L'État nous doit 36 millions d'euros. Si les promesses étaient respectées, on aurait pu faire tout ce dont on avait envie.
Prime accordée sur fonds propres
Pour ne pas décevoir ses 1120 salariés, l'association de maintien, d'aide et soins à domicile de la Loire, AIMV, a choisi d'octroyer elle-même la prime Covid. Jusqu'à 400 euros, sur fonds propres, pour ses salariés.
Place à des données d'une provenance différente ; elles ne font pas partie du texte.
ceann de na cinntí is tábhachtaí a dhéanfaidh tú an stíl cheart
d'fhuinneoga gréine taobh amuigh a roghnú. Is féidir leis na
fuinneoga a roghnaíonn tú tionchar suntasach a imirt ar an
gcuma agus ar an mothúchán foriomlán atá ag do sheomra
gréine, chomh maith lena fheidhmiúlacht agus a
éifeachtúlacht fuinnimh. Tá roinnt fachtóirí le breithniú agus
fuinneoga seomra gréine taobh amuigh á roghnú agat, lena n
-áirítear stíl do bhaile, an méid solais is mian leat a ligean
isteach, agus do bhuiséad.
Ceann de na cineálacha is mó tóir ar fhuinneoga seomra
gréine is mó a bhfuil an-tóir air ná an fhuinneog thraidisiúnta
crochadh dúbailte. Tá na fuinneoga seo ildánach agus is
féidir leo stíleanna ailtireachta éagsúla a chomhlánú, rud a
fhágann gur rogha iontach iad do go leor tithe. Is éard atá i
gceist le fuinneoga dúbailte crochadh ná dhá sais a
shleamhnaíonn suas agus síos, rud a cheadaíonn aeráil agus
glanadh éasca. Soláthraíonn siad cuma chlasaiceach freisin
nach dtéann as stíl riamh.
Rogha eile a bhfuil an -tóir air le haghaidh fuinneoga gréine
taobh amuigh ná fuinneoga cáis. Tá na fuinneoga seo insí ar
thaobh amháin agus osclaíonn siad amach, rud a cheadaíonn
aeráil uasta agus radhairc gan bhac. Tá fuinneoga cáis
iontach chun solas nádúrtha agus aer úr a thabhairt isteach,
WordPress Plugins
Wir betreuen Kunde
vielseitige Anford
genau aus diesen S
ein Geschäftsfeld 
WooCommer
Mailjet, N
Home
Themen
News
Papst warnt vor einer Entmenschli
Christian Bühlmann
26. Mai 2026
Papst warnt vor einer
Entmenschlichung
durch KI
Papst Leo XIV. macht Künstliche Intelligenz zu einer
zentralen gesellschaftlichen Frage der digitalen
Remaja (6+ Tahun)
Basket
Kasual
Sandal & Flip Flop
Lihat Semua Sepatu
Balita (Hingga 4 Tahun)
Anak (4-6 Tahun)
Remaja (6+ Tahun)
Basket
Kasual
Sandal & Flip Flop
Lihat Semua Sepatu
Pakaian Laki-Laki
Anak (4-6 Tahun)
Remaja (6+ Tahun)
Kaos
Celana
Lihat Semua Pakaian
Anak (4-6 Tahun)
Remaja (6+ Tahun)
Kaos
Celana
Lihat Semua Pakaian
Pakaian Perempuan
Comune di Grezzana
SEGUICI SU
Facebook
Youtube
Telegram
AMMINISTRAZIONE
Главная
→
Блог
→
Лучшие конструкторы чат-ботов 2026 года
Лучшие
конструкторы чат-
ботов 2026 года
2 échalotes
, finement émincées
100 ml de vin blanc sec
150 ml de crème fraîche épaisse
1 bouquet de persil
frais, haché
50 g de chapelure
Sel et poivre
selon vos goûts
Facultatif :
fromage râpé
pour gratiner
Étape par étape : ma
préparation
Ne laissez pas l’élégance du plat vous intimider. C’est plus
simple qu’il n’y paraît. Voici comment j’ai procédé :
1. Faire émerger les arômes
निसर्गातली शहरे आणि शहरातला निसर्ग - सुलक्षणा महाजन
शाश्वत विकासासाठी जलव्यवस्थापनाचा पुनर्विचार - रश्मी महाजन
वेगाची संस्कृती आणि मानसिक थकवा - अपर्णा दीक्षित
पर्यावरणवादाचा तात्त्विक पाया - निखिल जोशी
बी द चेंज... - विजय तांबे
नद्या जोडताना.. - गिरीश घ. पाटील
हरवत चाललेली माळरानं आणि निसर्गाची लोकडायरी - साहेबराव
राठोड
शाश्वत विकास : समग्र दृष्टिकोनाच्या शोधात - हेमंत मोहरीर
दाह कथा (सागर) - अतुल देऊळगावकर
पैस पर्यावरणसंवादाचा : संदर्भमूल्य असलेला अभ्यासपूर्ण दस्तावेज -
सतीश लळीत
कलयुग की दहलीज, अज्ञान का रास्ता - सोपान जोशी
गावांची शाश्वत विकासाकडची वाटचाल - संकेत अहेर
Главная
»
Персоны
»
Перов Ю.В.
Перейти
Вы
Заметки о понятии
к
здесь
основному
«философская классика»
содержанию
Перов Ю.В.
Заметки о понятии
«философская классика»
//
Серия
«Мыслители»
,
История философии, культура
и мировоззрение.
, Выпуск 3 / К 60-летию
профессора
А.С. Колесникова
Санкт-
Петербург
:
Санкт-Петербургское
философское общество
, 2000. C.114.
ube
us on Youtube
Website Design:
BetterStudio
Mais, le geste ne doit pas cacher la réflexion, que la directrice générale juge nécessaire.
C'est là que les politiques ont un rôle à jouer, selon Christine Labouré. Au lieu de penser prime, pourquoi ne pas songer à revaloriser les salaires, s'interroge la directrice générale de l'AIMV.
Pourquoi ne pas rémunérer les salaires au juste titre ? Qu'ensuite il y ait une pandémie, cela fait partie de notre métier. Et là, on ne parlerait plus de prime. Faut juste qu'on réévalue correctement une convention collective qui date d'Hérode !
À quand la réforme sur le grand âge et l'autonomie ?
Sur le site du ministère des Solidarités et de la Santé, vous pourrez lire sur le sujet cette présentation : "en 2060, le nombre de personnes en perte d’autonomie atteindra 2,45 millions, contre 1,6 million en 2030. Face à ce véritable défi démographique, Agnès Buzyn a lancé le 1er octobre 2018 une vaste concertation sur le grand âge et l’autonomie en vue d’une réforme ambitieuse en 2019 dont découlera un projet de loi".
Depuis cette annonce de 2018, le projet a été maintes et maintes fois repoussé. La réforme se chiffre en milliard d'euros. Le journal Les Echos fait état d'un calendrier législatif chargé. Et même si la ministre déléguée à l'Autonomie, Brigitte Bourguignon, espère toujours présenter un projet de loi grand âge, cet été, il n'est pas certain qu'il voit le jour en 2022.